Sara drew close to Garth’s side.
“Must you go, Garth?” she asked. “Wouldn’t it be safe to wait till help comes?”
“Tim isn’t safe there, actually five minutes. The floors may hold—or they mayn’t! I must go, sweet.”
She caught his hand and held it an instant against her cheek. Then—
“Go, dear,” she whispered. “Go quickly. And oh!—God keep you!”
He was gone, picking his way gingerly, treading as lightly as a cat, so that the wrenched stairway hardly creaked beneath his swift, lithe steps.
Once there came the sudden rattle of some falling scrap of broken plaster, and Sara, leaning with closed eyes and white, set face, against the framework of a doorway, shivered soundlessly.
Soon he had disappeared round the distorted head of the staircase, and those who were watching could only discern the bobbing glimmer of the light he carried mounting higher and higher.
Then—after an interminable time, it seemed—there came the sound of voices . . . he had found Tim . . . a pause . . . then again a short, quick speech and the word “Right?” drifted faintly down to the strained ears below.
Unconsciously Sara’s hands had clenched themselves, and the nails were biting into the flesh of her palms. But she felt no pain. Her whole being seemed concentrated into the single sense of hearing as she waited there in the candle-lit gloom, listening for every tiny sound, each creak of a board, each scattering of loosened plaster, which might herald danger.
Another eternity crawled by before, at length, Garth reappeared once more round the last bend of the staircase. Tim was lying across his shoulder, his injured leg hanging stiffly down, and in his hand he grasped the lantern, while both Garth’s arms supported him.

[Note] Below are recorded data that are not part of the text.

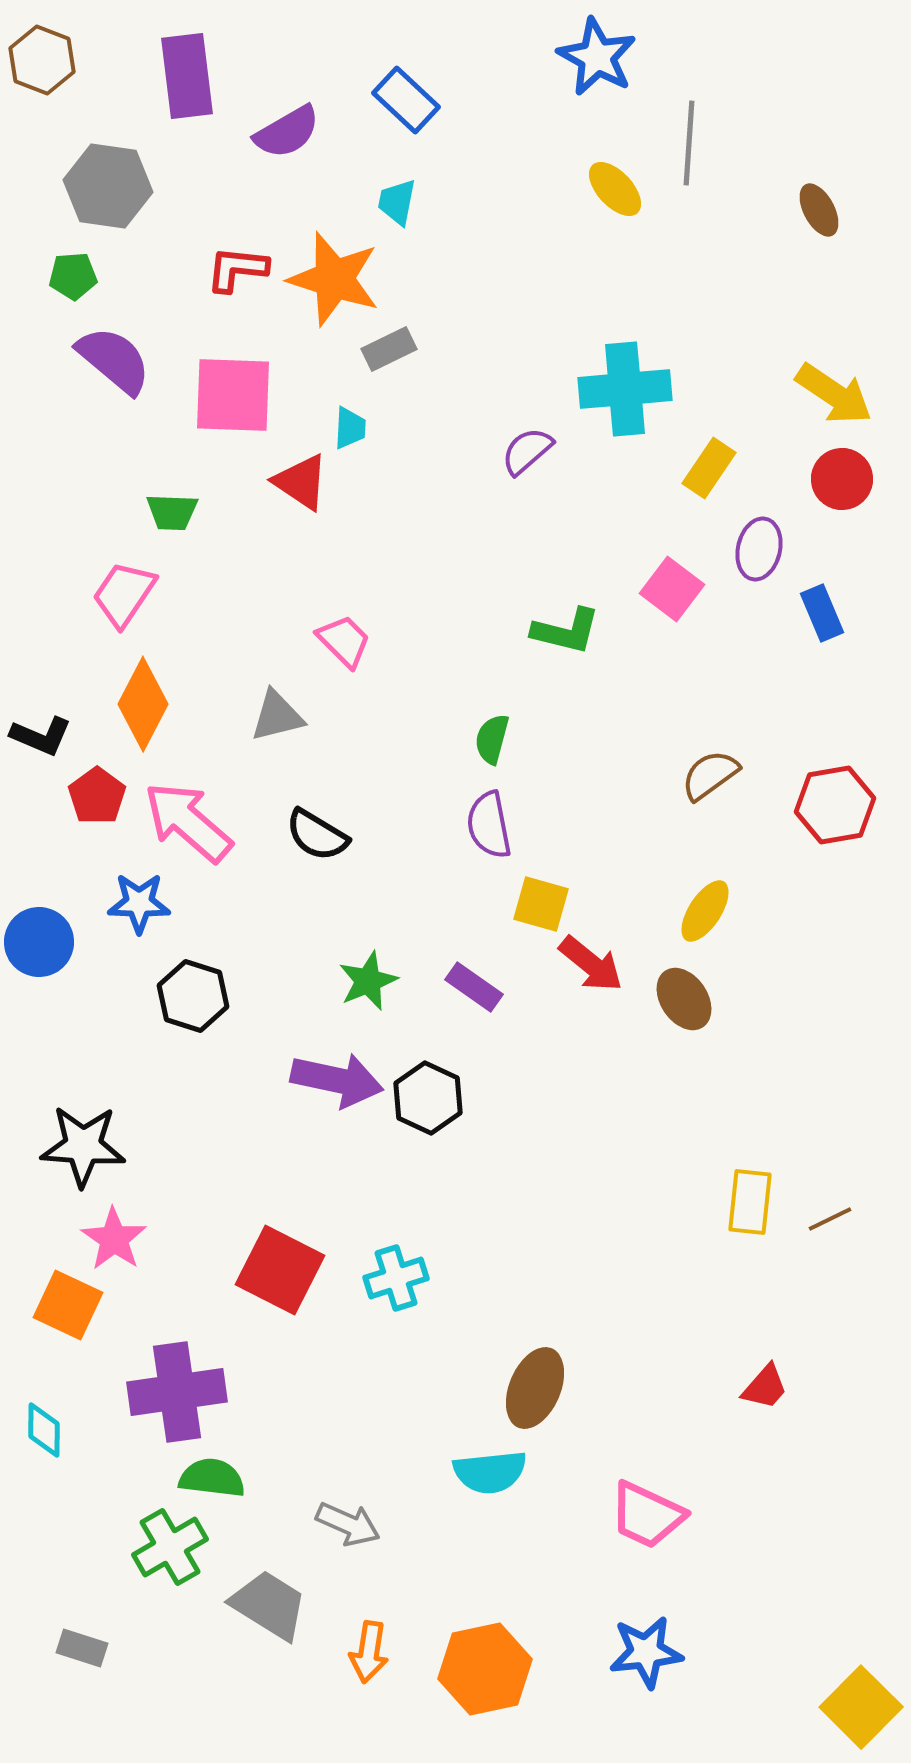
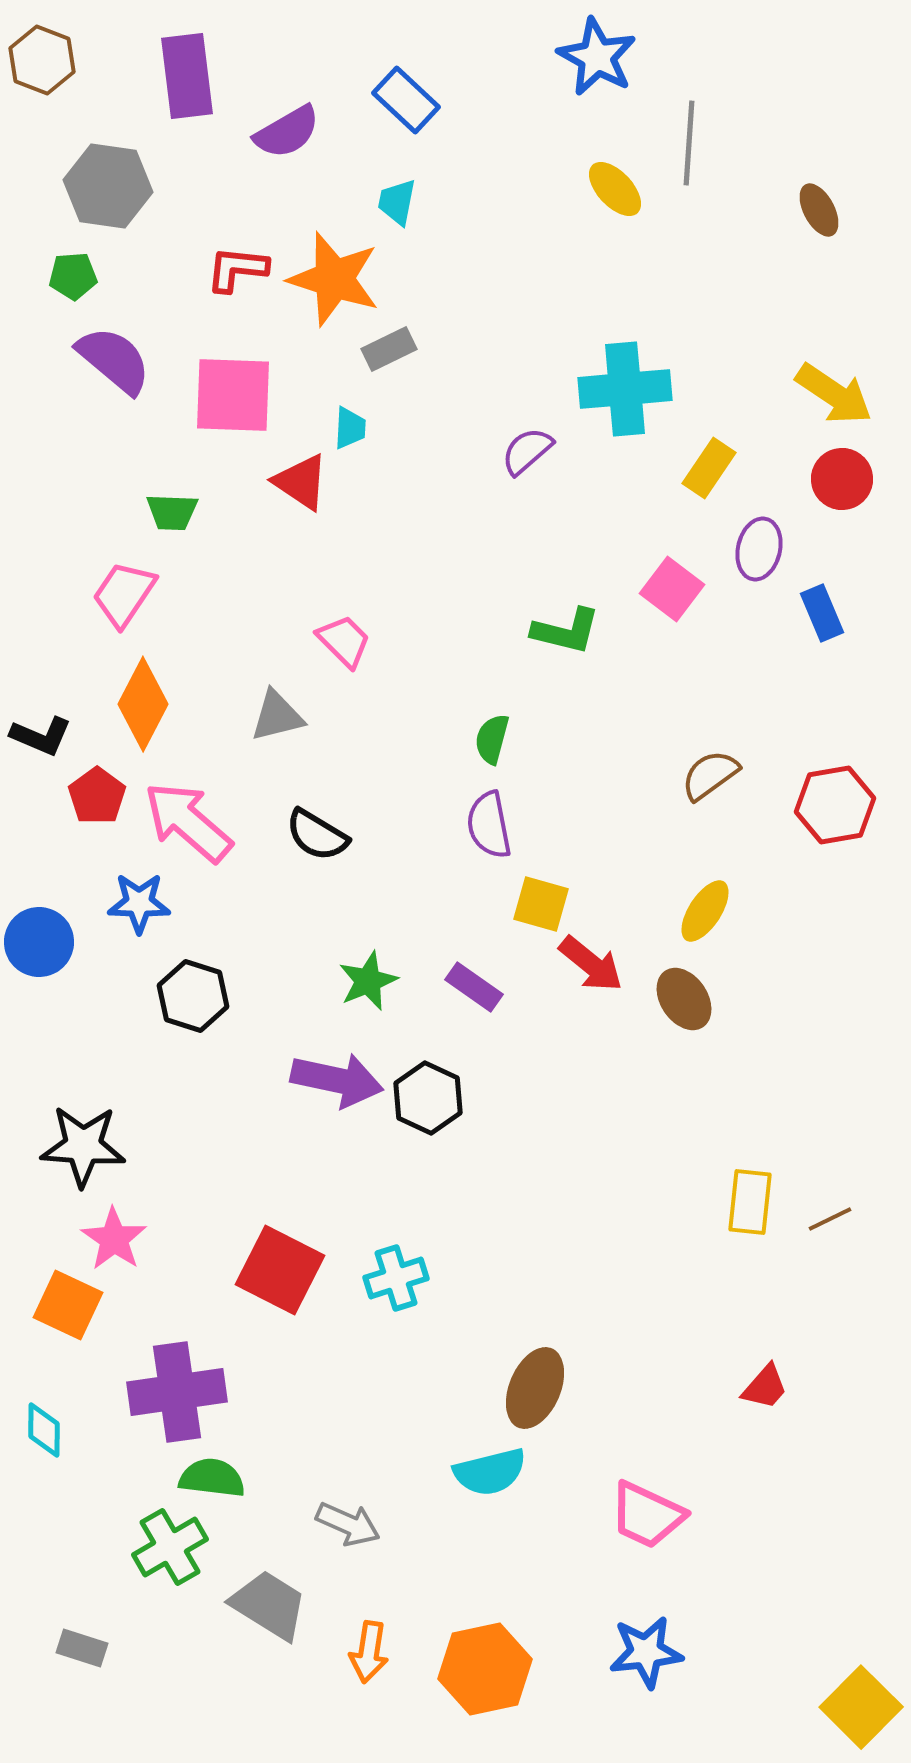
cyan semicircle at (490, 1472): rotated 8 degrees counterclockwise
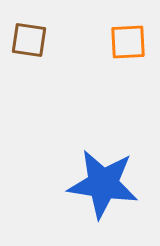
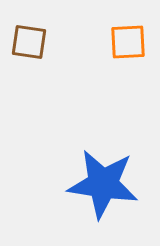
brown square: moved 2 px down
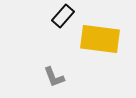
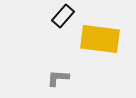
gray L-shape: moved 4 px right, 1 px down; rotated 115 degrees clockwise
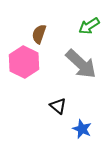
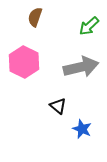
green arrow: rotated 10 degrees counterclockwise
brown semicircle: moved 4 px left, 17 px up
gray arrow: moved 3 px down; rotated 56 degrees counterclockwise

Sara’s eyes had opened now and fixed themselves intently on the burdened figure of the man she loved, as, with infinite caution, he began the descent of the last flight of stairs.
There was a double strain now upon the dislocated boards and joists—the weight of two men where one had climbed before with lithe, light, unimpeded limbs—and it seemed to Sara’s tense, set vision as if a slight tremor ran throughout the whole stairway.
In an agony of terror she watched Garth’s steady, downward progress. She felt as though she must scream out to him to hurry—hurry! Yet she bit back the scream lest it should startle him, every muscle of her body rigid with the effort that her silence cost her.
Seven stairs more! Six!
Sara’s lips were moving voicelessly. She was whispering rapidly over and over again—
“God! God! God! Keep him safe! . . . You can do it. . . . Don’t let him fall. . . .”
Five! Only five steps more!
“Hold up the stairs! . . . God! Don’t let them give way! . . . Don’t——”
Again there came the familiar thudding sound of an explosion. Somewhere another bomb, hurled from the cavernous dark that hid the enemy, had fallen, and almost simultaneously, it seemed, a warning thunder rumbled overhead like the menacing growl of a wild beast suddenly let loose.